The quick-and-dirty way to solve this is, of course, simulation. The distribution of first initials from Wicklin’s data can be found in R. Assuming the matrix of counts by first and last initial is x, we can get the vector of frequencies of first initials
firsts = rep(0,26); for(i in 1:26){firsts[i]=sum(x[i,1:26])}
and we can extract the distribution explicitly:

j	m	s	d	c	b	k	a	r	l	t	p	e	g	w	n	h	v	f	y	i	o	z	x	u	q
579	403	390	387	342	306	294	289	264	240	230	166	134	125		75	62	61	42	40	23	15	11	10	7	5	2

I won’t explicitly use the distribution, but if you’re curious: R has a built-in vector letters which contains the letters of the alphabet. letters[order(-firsts)] puts the letters in the order coming from sorting the frequencies of first initials in descending order; that gives the first row. The second row is just sort(firsts, T). I follow Howard Wainer’s dictum of not listing in alphabetical order, a practice he memorably calls “Alabama first”.

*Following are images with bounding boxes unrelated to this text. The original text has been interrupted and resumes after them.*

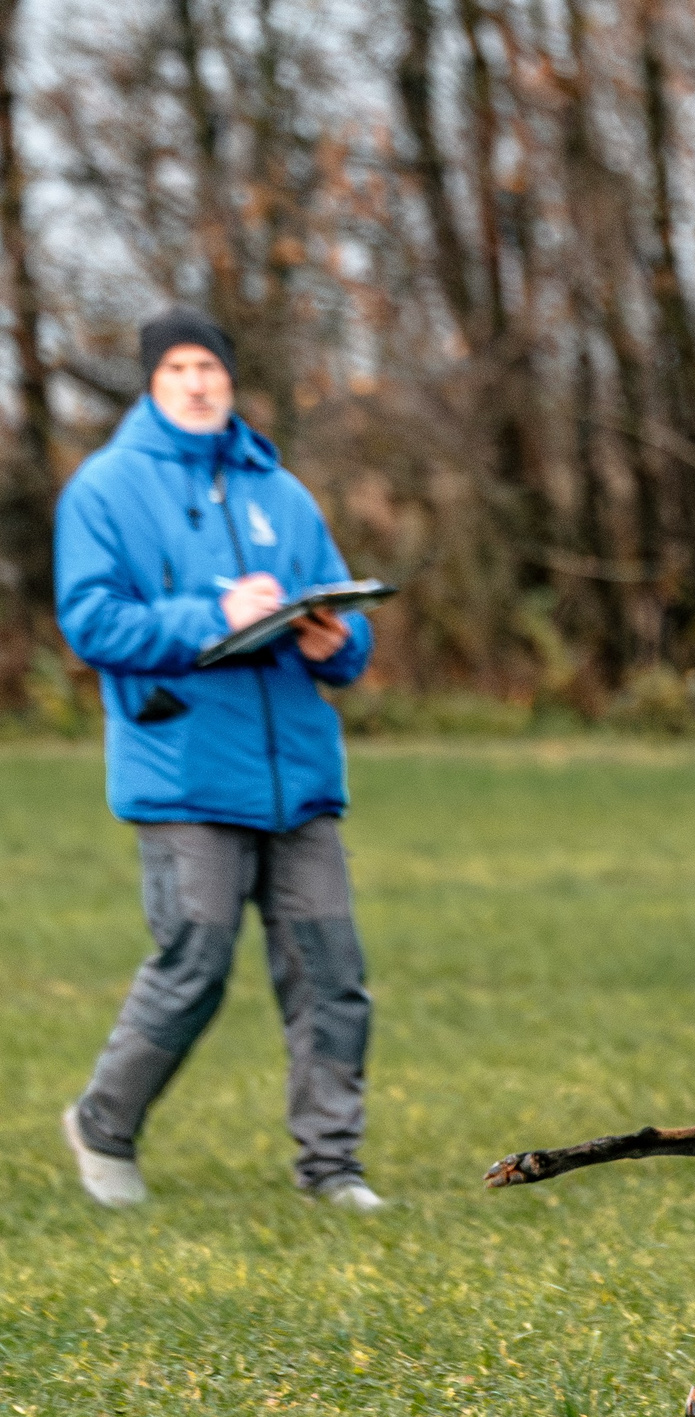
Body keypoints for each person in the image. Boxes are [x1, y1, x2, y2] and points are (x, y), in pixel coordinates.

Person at [56, 308, 387, 1212]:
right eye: (179, 369)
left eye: (211, 367)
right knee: (193, 967)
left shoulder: (282, 491)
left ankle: (332, 1168)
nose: (198, 382)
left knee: (334, 976)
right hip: (184, 772)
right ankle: (103, 1124)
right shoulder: (105, 490)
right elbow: (90, 621)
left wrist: (335, 644)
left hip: (300, 779)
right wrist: (215, 614)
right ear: (152, 383)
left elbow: (343, 631)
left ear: (231, 380)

Then to take a sample of size 7 with replacement from this distribution – to simulate my house – we can run
sample(1:26, 7, replace=TRUE, prob=freqs)
where I’m just sampling from the vector 1 to 26 because it’s easier that way. Some samples (the first six off the presses) are
16 11 18 10 7 10 10 13 18 3 7 18 13 1 10 12 3 4 4 23 13 8 6 13 19 11 4 4 13 3 2 20 14 3 2 5 1 10 1 26 19 20
which correspond to the septuples of initials PKRJGJJ, MRCGRMA, JLCDDWM, HFMSKDD, MCBTNCB, EAJAZST. In particular each of these has at least one repeated initial, so we start to get the sense that seven people chosen at random having all different initials is relatively rare.
To get the length of such a sample we can call it s and run length(table(s)) – table generates a frequency table, and s gives its length. (This may or may not be the fastest way.)

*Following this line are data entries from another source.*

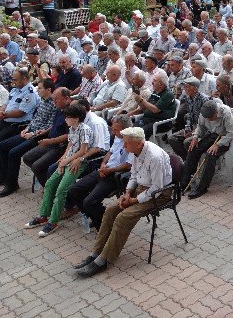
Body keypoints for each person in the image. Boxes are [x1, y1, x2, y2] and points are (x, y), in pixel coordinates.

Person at [74, 127, 172, 277]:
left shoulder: (154, 157)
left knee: (123, 217)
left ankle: (104, 260)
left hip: (159, 194)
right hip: (141, 188)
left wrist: (133, 200)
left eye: (126, 143)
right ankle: (96, 252)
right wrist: (127, 193)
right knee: (110, 210)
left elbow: (157, 188)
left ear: (138, 143)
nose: (124, 146)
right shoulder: (135, 152)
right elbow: (133, 175)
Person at [24, 104, 93, 237]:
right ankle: (43, 215)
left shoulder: (84, 129)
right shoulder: (72, 128)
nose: (65, 119)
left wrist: (67, 161)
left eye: (68, 117)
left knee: (62, 190)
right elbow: (70, 144)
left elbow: (83, 150)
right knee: (50, 183)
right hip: (67, 161)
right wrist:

So the single line of R (alright, for an obnoxiously literal definition of “line”)
x = rep(0,7); for(s in 1:10^6){i = length(table(sample(1:26, 7, replace=T, prob=freqs))); x[i]=x[i]+1}
gives the frequency table of the number of different first initials in samples of size 7, over a million simulations. The resulting table is

number of different birthdays	1	2	3	4	5	6	7
number of runs	2	213	7636	80396	300451	424405	186897

In particular the probability of having seven different first initials is around 0.187. In comparison, the “traditional” birthday problem (where all birthdays are equally likely… well, except for February 29, which I noticed earlier this week when I taught the birthday problem on February 29) gives us that the probability of seven people having all different initials is

${(26)(25)(24)(23)(22)(21)(20) \over 26^7} = 0.41277$

and so collisions really do become much less likely. A collision among seven people is about as likely as it would be if there were fifteen possible different initials, all equally likely. The probability of this is $(15!)/(8! \times 15^7) \approx 0.1898$ . And there are other senses in which there are “effectively” only about fifteen possible first initials. For example, if $p_i$ is the probability that a random person’s first initial is the $i$th letter, then $(\sum_i p_i^2)^{-1} \approx 0.0710$; this number, roughly $1/14$ , is the probability that two people chosen at random from the population has the same birthday.

In fact, a naive approximation to the probability that no two of these seven people have the same first initial comes as follows: there are ${7 \choose 2} = 21$ pairs of people. Each pair has probability $\sum_i p_i^2 = 0.0710$ of coincidence. So the expected number of coincidences is $21(0.0710) = 1.491$ . If we assume that the distribution of the number of coincidences is Poisson (which it’s not!), the probability of at least one coincidence is $exp(-1.491) = 0.225$ . Not bad. (The same model gives $e^{-21/26} \approx 0.446$ for the uniform distribution, where the correct answer is 0.413.

Alternatively, the Shannon entropy of the distribution of first initials is $2.80$, which is the same as the Shannon entropy of a uniform distribution on a set of size $e^{2.80} \approx 16.4$. (You know, if such a set existed.)